The New Hampshire Department of Environmental Services (NHDES) and New Hampshire Department of Health and Human Services (NHDHHS) are trying to help private well users ensure that their drinking water is safe by having their water tested and taking appropriate steps to limit their daily dose of arsenic and other harmful contaminants.
Dartmouth, NHDES, and NHDHHS will use the results of the survey to help design cost-effective, targeted initiatives to help well-users protect their drinking water. “We want to learn how to empower well-water users with the tools and information they need to keep their drinking water safe for themselves and their families,” says project leader and Dartmouth engineering professor Mark Borsuk.

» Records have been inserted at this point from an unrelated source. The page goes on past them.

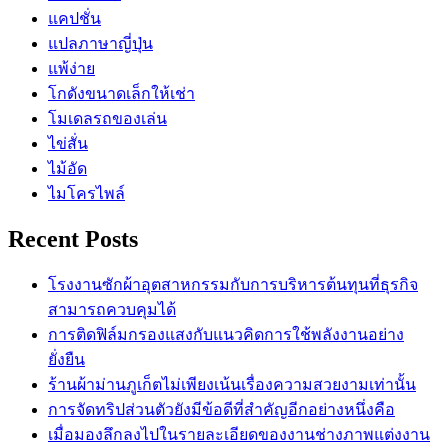
แคปชั่น
แปลภาษาญี่ปุ่น
แพ้ง่าย
โกดังขนาดเล็กให้เช่า
โมเดลรถของเล่น
ไข่สั่น
ไม้อัด
ไมโครไพล์
Recent Posts
โรงงานซักผ้าอุตสาหกรรมกับการบริหารต้นทุนที่ธุรกิจ
สามารถควบคุมได้
การติดฟิล์มกรองแสงกับแนวคิดการใช้พลังงานอย่าง
ยั่งยืน
ร้านผ้าม่านภูเก็ตไม่เพียงเน้นเรื่องความสวยงามเท่านั้น
การจัดทริปส่วนตัวยังมีข้อดีที่สำคัญอีกอย่างหนึ่งคือ
เมื่อมองลึกลงไปในรายละเอียดของงานช่างภาพแต่งงาน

The online survey is open to all NH well-water users, although several thousand residents have already received postcards specifically inviting them to fill it out. Anyone completing the survey will be eligible for a chance to win a new iPad. "We hope the raffle will provide a little extra incentive to participate in this important study," added Borsuk.
“Arsenic in private wells is a significant public health issue in New Hampshire," commented NHDES Commissioner Thomas Burack. "DES is very pleased to be working with Dartmouth both to better understand the magnitude of the health impact and to find more effective ways to help well users protect their health."
Dartmouth’s Superfund Research Program has been examining the health effects of arsenic for the last 17 years with funding from the National Institute of Environmental Health Sciences Superfund Research Program. This project is supported by Cooperative Agreement 1U53EH001110-01 from the CDC.